Larrauri zdobywał doświadczenie w seriach wyścigowych w Europie, startując m.in. w Formule Dwa i Formule Trzy, gdzie wielokrotnie pokazywał potencjał, choć brakowało mu stabilnych wyników. Jego największym sukcesem było jednak dostanie się do Formuły Jeden pod koniec lat osiemdziesiątych, gdzie reprezentował zespół EuroBrun. Był to jednak okres, w którym małe zespoły miały ogromne trudności w rywalizacji z gigantami jak McLaren, Ferrari czy Williams. Larrauri musiał mierzyć się nie tylko z rywalami, lecz także z technicznymi ograniczeniami swojego bolidu, który często nie był w stanie przejść kwalifikacji.
Choć jego przygoda z Formułą Jeden nie przyniosła punktów ani spektakularnych wyników, sam fakt startów w tym prestiżowym cyklu był ogromnym osiągnięciem. Był jednym z nielicznych argentyńskich kierowców, którzy zdołali przebić się na szczyt w czasach coraz większej komercjalizacji i technicznego zaawansowania.

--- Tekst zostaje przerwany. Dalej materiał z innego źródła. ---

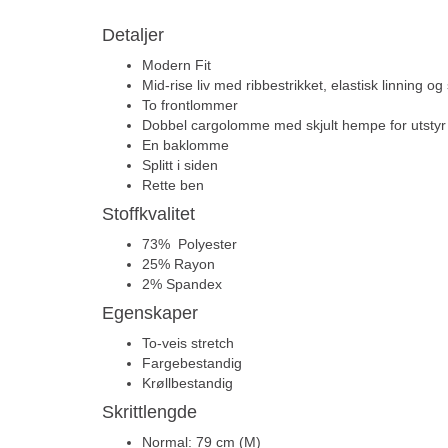
Detaljer
Modern Fit
Mid-rise liv med ribbestrikket, elastisk linning og
To frontlommer
Dobbel cargolomme med skjult hempe for utstyr
En baklomme
Splitt i siden
Rette ben
Stoffkvalitet
73% Polyester
25% Rayon
2% Spandex
Egenskaper
To-veis stretch
Fargebestandig
Krøllbestandig
Skrittlengde
Normal: 79 cm (M)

Po zakończeniu kariery Larrauri powrócił do wyścigów długodystansowych, a później zajął się działalnością promującą motorsport w swoim kraju. Do dziś uważany jest za inspirację dla młodych zawodników z Ameryki Południowej, którzy chcą pokonać granice kontynentów i próbować swoich sił na arenie międzynarodowej. Oscar Larrauri przypomina, że w świecie wyścigów nie tylko zwycięstwa liczą się w historii – ale także odwaga, by mierzyć się z najlepszymi, nawet bez gwarancji sukcesu.